Posted on March 23, 2010 at 4:19 pm

This week’s announcement that Chris Evans (“The Fantastic Four”) will star in a new “Captain America” movie makes this the right moment to think about the history and meaning of the character. Never as iconic and popular as Superman or Batman, Captain America’s status has risen and fallen according to the political sentiments of the era. Unsurprisingly, he first appeared at a time of the most vibrant patriotism, the beginning of WWII. The character was Steve Rogers, a sickly young man who was given an experimental Super-Soldier Serum and “Vita-Ray” treatment that made him very strong and healthy in order to aid the United States war effort. His costume was inspired by the American flag. He has no superpowers but he carries a red, white, and blue indestructible shield.

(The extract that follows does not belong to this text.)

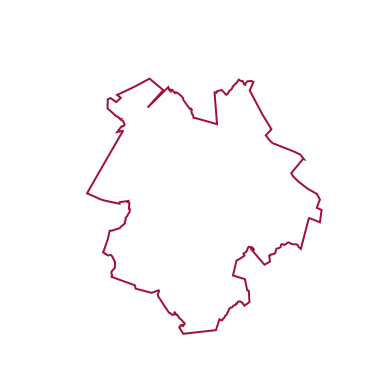 outline of San Pedro del Gallo, Durango, Mexico, rotated 323°
{"feature_id": "50627088B85751357503772", "entity_name": "San Pedro del Gallo", "entity_type": "district", "adm_level": 2, "iso_a3": "MEX", "parent_name": "Mexico", "parent_adm1": "Durango", "projection": "robinson", "projection_center": [-104.46, 25.641], "detail": "fine", "context": "isolated", "style": "outline", "palette": "rose", "viewbox_px": 384, "rotation_deg": 323, "n_neighbors": 0, "source": "geoboundaries", "source_scale": "gbopen_adm2", "svg_char_len": 5893}
<svg xmlns="http://www.w3.org/2000/svg" viewBox="0 0 384 384"><g transform="rotate(323 192 192)"><path d="M76.7,211.4L90.2,232.1L88.8,235.2L99.0,248.2L106.9,250.6L106.4,250.7L105.8,251.5L105.5,251.8L104.4,252.4L103.7,252.6L103.0,253.4L102.3,254.8L102.1,255.2L102.0,255.6L102.2,256.0L101.6,263.3L101.0,274.4L101.4,274.7L101.6,275.1L101.7,275.9L101.7,276.0L101.8,276.3L101.8,276.5L101.9,276.9L102.1,277.1L102.2,277.8L102.2,278.1L103.2,278.7L103.6,279.0L103.9,279.1L104.7,278.5L105.1,277.9L105.4,277.6L105.6,277.5L105.8,277.6L106.0,278.0L105.4,280.4L105.4,280.7L105.6,280.9L105.8,281.1L106.3,281.1L106.4,281.3L106.1,281.8L106.1,282.0L106.1,282.8L106.2,283.2L106.2,283.6L106.2,283.9L106.0,284.4L105.9,284.8L106.2,285.9L106.7,287.7L106.7,290.1L106.8,290.6L107.0,291.3L107.1,292.0L107.2,292.5L107.0,292.8L106.3,293.2L106.2,293.2L105.8,293.1L105.6,293.0L105.4,293.0L105.0,293.2L104.3,293.7L104.2,293.7L104.2,293.4L104.0,293.2L104.0,292.9L103.9,292.8L104.0,292.2L103.7,292.0L103.3,291.8L103.0,291.7L102.8,291.8L102.6,292.0L102.4,292.1L101.4,292.0L100.9,292.2L100.9,292.7L100.8,292.9L100.6,293.0L100.2,293.0L99.7,300.0L128.0,316.7L137.4,310.2L137.7,310.6L138.0,311.4L138.2,312.0L138.3,312.2L138.6,312.5L138.8,312.6L139.2,312.5L140.7,311.9L141.3,311.8L141.8,311.9L142.2,311.8L143.0,311.4L143.5,311.1L144.0,311.0L144.7,310.8L145.4,310.7L145.8,310.8L146.1,310.7L146.5,310.4L146.9,310.1L147.4,309.8L147.8,309.8L148.4,309.4L149.0,309.2L149.6,308.9L149.8,308.6L150.1,308.4L150.4,308.4L151.2,307.8L151.5,307.7L152.2,307.7L152.9,307.6L153.2,307.6L153.5,307.8L154.1,308.1L154.6,308.2L155.2,308.1L156.2,307.8L157.0,307.9L157.4,307.8L158.0,308.0L158.9,308.3L159.7,308.2L160.1,307.8L160.5,308.2L160.7,308.3L160.9,308.3L161.2,308.0L161.7,307.4L162.3,307.3L162.7,307.3L163.4,307.8L163.7,307.8L164.1,307.8L164.4,308.1L164.7,308.6L165.2,309.9L165.6,310.9L165.6,311.5L165.5,311.8L165.6,312.0L165.6,312.5L165.3,313.4L165.4,314.3L171.7,314.5L172.6,313.0L177.9,305.1L176.9,303.8L181.8,293.4L174.5,283.3L186.4,273.5L189.5,274.1L195.6,274.4L196.0,272.2L199.5,272.4L203.1,270.3L204.3,269.9L206.8,272.5L206.9,276.0L204.8,272.1L206.1,293.7L212.3,294.5L215.4,289.3L215.9,289.6L216.1,289.6L216.6,289.4L217.0,289.2L217.2,289.5L218.8,290.2L221.5,291.0L222.1,290.5L222.7,289.9L222.9,289.8L225.3,288.1L228.2,289.2L229.2,289.3L229.8,289.2L230.7,288.2L231.2,287.8L232.1,287.6L232.6,287.7L233.1,288.4L233.3,289.1L233.4,289.4L233.6,289.7L234.0,289.8L234.4,289.7L234.9,289.9L235.4,290.2L237.7,290.0L238.4,290.1L238.9,290.6L239.3,291.1L239.7,292.1L240.0,293.1L240.3,293.6L241.8,295.0L243.0,295.9L244.1,296.9L244.6,297.7L244.2,298.3L244.1,298.7L244.1,299.4L244.1,300.3L244.4,301.1L244.7,302.9L268.2,284.3L269.8,283.3L271.7,286.1L275.9,293.2L284.7,284.3L282.1,279.7L289.6,275.0L290.6,268.7L286.3,258.9L283.2,247.6L282.2,240.4L282.3,238.6L282.6,236.7L300.6,232.4L301.1,233.1L301.0,226.9L300.0,225.4L298.3,222.0L285.9,201.7L285.0,197.2L285.0,191.2L293.2,189.7L294.9,172.5L299.2,145.7L307.3,141.0L307.0,140.6L306.8,140.0L306.6,139.6L306.4,139.3L305.7,138.7L305.1,138.4L304.4,137.9L303.8,137.6L303.2,137.1L302.7,136.9L302.0,137.0L301.3,137.2L300.5,137.4L299.9,137.6L299.6,137.8L299.3,138.3L299.0,138.5L298.7,138.0L298.6,137.7L298.5,137.4L298.5,136.9L298.5,136.4L298.9,135.6L299.2,133.8L298.0,133.0L297.8,132.5L297.2,131.0L297.1,130.7L297.0,130.4L296.7,130.4L296.4,130.6L296.2,130.9L294.1,131.3L293.7,131.4L293.3,131.6L293.0,131.7L292.3,131.6L292.2,131.8L291.8,131.7L287.5,132.5L287.3,132.9L287.0,133.0L286.7,133.1L286.1,133.4L285.3,133.7L282.7,133.8L282.1,134.0L281.8,134.2L280.9,134.3L280.6,134.6L280.1,134.9L279.7,135.1L278.9,135.0L278.3,134.8L277.8,134.9L277.1,128.3L272.1,126.5L271.3,127.5L269.9,126.1L252.8,152.9L240.4,136.5L237.9,133.6L238.2,133.3L239.1,131.4L239.1,130.9L239.0,130.6L238.9,130.2L239.0,129.8L239.3,129.1L240.0,127.2L240.4,126.9L241.3,126.5L241.3,124.7L240.4,124.6L240.3,121.7L240.5,113.4L240.6,112.8L241.4,111.6L241.4,111.2L241.1,108.1L240.3,104.9L240.0,104.4L239.2,103.1L239.2,102.7L237.9,102.8L237.7,98.5L237.4,98.2L237.1,98.1L236.9,98.2L235.6,99.1L235.3,98.8L235.4,98.4L236.1,97.0L235.7,96.8L235.2,96.5L236.2,94.0L221.3,96.0L209.6,97.6L207.4,97.8L227.3,94.0L229.6,93.5L230.3,93.0L226.3,75.9L211.2,73.6L205.9,72.6L194.2,70.2L190.6,69.4L191.8,74.0L185.6,74.6L183.5,68.0L180.5,67.3L174.9,74.3L175.1,75.6L176.7,83.7L176.8,85.1L177.7,86.7L178.3,88.6L178.6,89.9L178.4,90.0L178.8,90.9L178.7,91.1L179.6,91.3L179.1,91.9L179.4,93.5L179.7,94.1L178.6,97.8L177.0,98.0L176.2,97.6L176.1,97.8L175.0,97.2L168.4,99.1L173.5,101.4L173.5,101.7L132.0,119.3L107.4,129.9L111.2,136.7L114.0,141.9L116.5,145.6L117.4,146.7L117.5,146.8L127.1,157.8L128.2,156.6L134.6,160.2L134.4,160.2L134.3,160.4L134.2,160.6L134.2,160.8L135.4,162.2L135.6,162.7L135.6,162.8L135.4,163.1L134.6,163.8L134.3,164.3L133.8,164.8L133.4,165.2L132.6,166.1L132.0,166.8L131.5,167.4L131.4,167.5L131.5,167.7L131.7,167.9L132.0,168.0L132.1,168.3L132.0,168.5L130.7,169.9L129.9,170.4L129.0,170.7L128.5,171.0L128.1,171.1L127.8,171.2L127.3,171.4L126.4,171.9L123.2,172.9L123.0,173.0L122.2,174.4L121.6,174.7L120.4,175.3L120.0,175.9L119.8,176.5L119.0,176.8L115.4,176.9L114.0,177.0L112.4,177.4L109.7,176.3L109.3,176.2L108.9,176.0L108.4,176.0L107.5,175.6L106.2,175.3L105.4,174.8L104.3,174.4L103.3,173.5L102.9,173.5L101.5,174.7L101.0,175.0L98.7,177.0L97.3,178.2L96.5,178.9L86.3,185.8L85.7,186.0L85.2,186.2L84.6,186.9L85.4,188.1L85.3,188.7L85.5,189.2L85.7,189.5L86.0,189.7L86.2,190.1L86.2,190.8L86.7,192.0L86.9,192.2L87.7,192.7L88.2,192.9L88.8,193.0L89.2,193.4L89.3,193.8L89.5,195.4L89.5,195.8L89.3,196.3L89.1,197.3L89.1,198.0L89.1,198.5L88.9,199.0L88.7,199.4L88.7,200.5L88.3,201.0L88.2,202.0L88.0,202.3L87.8,202.4L87.6,202.4L87.4,202.7L87.2,202.9L87.1,203.4L86.8,203.6L85.6,205.0L84.7,206.1L84.2,206.4L81.8,206.6L81.4,206.7L80.7,207.0L80.1,207.0L79.8,207.2L79.2,207.8L78.9,208.2L78.6,208.9L78.4,209.5L78.1,209.9L77.9,210.7L76.7,211.4Z" fill="none" stroke="#9f1239" stroke-width="2"/></g></svg>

Captain America was often portrayed as fighting for the Allies and he was Marvel’s most popular hero during the war. captain america silver age.jpg
But his popularity waned in the Cold War era. His explicit Americanism did not fit either the complacence and materialism of the 1950’s or the Cold War concerns. He disappeared from comics until 1964. Interestingly, a character who appeared to be Captain America was featured in a comic book story starring the Fantastic Four’s Johnny Storm (also played by Evans on screen). But that character turned out to be a villain in disguise. The unabashed pro-Americanism of the character did not fit well with the turbulence of the 1960’s and Captain America himself became so disillusioned with the government following Watergate that he took on another persona for a while. In another episode he led a protest against government oppression of superheroes that was a commentary on infringement of civil rights. The character has had many different iterations and the Steve Rogers alter ego has died and been brought back and been in suspended animation and been brought back as the Captain America identity has shifted as well for a while being taken over by Roger’s one-time sidekick. There is also a black Captain America named Isaiah Bradley, whose origin was explicitly inspired by the real-life Tuskegee experiments. He was injected with the serum before Rogers.
Chris Evans was one of the best things about the uneven “Fantastic Four” movies and I look forward to seeing where he takes this character.